■ **FRAGMENTO DEL TEXTO**
Uno abre los ojos, se toma un café, mira hacia el Ávila, descubre las primeras noticias del día, huele a cáscaras de mandarinas, hace una cola en el banco, pierde el tiempo persiguiendo algo que no hay, sabe que no podrá viajar, lee un libro y sigue viviendo. Todos los días nos despedimos de algo que no sabemos qué es.
Mientras el enorme adiós en el que se ha convertido el país sigue su rutina, cae en mis manos desde la biblioteca un libro que ya he leído. Es la última obra de un escritor maldito estadounidense, Richard Brautigan, ‘Una mujer infortunada’. Es inolvidable y da las pistas de un viaje sin regreso.
Se ha dicho que “su cerebro fue el único juguete que tuvo’’. A los veinte años fue recluido en un psiquiátrico por arrojar una piedra contra una comisaría. Pudo construir una obra que trascendió su muerte.
Apenas abro el libro, recuerdo lo que me llamó la atención de ‘Una mujer infortunada’ la primera vez que lo agarré: además de la forma de encadenar situaciones absurdas y definir personajes extraños, me detuve lentamente en su prólogo.Brautigan ilumina una escena cotidiana. Está en su casa. Recibe la llamada de un amigo que lo conmociona. Luego se queda en silencio y llama a una vecina. Le pregunta si quisiera comerse un trozo de patilla.La amiga aceptó la oferta. Lo invitó a acercarse a su casa en media hora, para cenar con ella y un amigo que la visitaba. Él estaba ansioso y prefirió decirle que iría de inmediato con su patilla a cuestas. Y así lo hizo. Cuando tocó la puerta de su vecina, ella bajó las escaleras con una bata, porque venía del cuarto. Brautigan entró y dejó la fruta en una mesa.
Sintió a su vecina algo ausente.

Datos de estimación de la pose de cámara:
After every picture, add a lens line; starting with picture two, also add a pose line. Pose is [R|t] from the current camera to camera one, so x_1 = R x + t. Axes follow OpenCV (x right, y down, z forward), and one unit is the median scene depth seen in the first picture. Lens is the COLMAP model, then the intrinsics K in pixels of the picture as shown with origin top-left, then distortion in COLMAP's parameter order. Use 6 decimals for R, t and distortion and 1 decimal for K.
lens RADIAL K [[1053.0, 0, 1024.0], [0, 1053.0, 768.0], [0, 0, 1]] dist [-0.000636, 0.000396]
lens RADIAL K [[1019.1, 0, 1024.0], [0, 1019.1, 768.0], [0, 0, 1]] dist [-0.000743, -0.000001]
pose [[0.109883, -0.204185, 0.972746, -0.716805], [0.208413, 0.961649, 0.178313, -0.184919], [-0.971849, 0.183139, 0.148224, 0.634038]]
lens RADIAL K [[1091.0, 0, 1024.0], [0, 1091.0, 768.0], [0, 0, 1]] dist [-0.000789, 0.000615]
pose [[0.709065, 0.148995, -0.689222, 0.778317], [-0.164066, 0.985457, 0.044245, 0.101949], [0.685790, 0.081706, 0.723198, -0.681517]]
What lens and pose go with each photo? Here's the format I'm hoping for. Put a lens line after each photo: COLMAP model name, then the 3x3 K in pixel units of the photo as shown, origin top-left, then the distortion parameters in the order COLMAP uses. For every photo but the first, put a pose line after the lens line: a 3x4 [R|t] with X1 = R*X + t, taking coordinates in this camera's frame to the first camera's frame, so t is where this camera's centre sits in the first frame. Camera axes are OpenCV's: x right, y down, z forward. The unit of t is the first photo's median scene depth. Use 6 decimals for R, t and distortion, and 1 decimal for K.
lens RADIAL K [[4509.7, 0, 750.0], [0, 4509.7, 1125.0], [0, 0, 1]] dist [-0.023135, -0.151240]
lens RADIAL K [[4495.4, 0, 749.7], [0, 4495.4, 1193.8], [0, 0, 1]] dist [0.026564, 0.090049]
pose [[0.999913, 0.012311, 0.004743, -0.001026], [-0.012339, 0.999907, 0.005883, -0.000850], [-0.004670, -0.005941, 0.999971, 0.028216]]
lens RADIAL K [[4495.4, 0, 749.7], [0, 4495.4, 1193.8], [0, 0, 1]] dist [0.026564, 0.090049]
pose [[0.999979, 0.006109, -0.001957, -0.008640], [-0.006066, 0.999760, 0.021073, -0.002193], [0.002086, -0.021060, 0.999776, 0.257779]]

■ **CON LA INFORMACIÓN**
1. Indica si cada afirmación coincide con el fragmento sobre Richard Brautigan y cita las palabras exactas que lo deciden: (a) Brautigan fue internado en un psiquiátrico a los veinte años. (b) La vecina le pidió a Brautigan que fuera de inmediato a su casa. (c) 'Una mujer infortunada' fue la primera obra de Brautigan.
2. Según el fragmento sobre Richard Brautigan, ¿qué fruta llevó él a casa de su vecina?
3. Retoma el fragmento sobre Richard Brautigan a partir de su última oración.

■ **CONJUNTO DE RESPUESTAS**
1.
(a) Sí: "A los veinte años fue recluido en un psiquiátrico por arrojar una piedra contra una comisaría".
(b) No: "Lo invitó a acercarse a su casa en media hora".
(c) No: "Es la última obra de un escritor maldito estadounidense".

2. Llevó una patilla.

3.
Entendió que arriba estaba su amigo y que quizás había interrumpido algo. A lo mejor estaban haciendo el amor. Pensó entonces, ¿por qué habría atendido el teléfono si estaba ocupada?, ¿por qué no había buscado una excusa? Brautigan entendió rápidamente y buscó una excusa para regresar a su casa y escapar de esa situación ridícula en la que entró sin darse cuenta. Pensó entonces que quería hablar con una amiga que tenía un sentido de humor extraordinario para captar esas confusiones de la vida cotidiana que nosconvierten en seres ridículos. Se imaginaba la carcajada sonora de Nikki Arai al oír este desencuentro entre conocidos.Pero Brautigan no podía llamar a su amiga Nikki Arai porque justamente la primera llamada que recibió esa tarde fue para informarle que había muerto de un infarto después de luchar contra un cáncer.
Y el impulso que sintió por llevarle la patilla a su vecina escondía unas ganas profundas de encontrar a alguien con quien compartir esa muerte. Era una forma de estirar la mano y encontrar a alguien cerca.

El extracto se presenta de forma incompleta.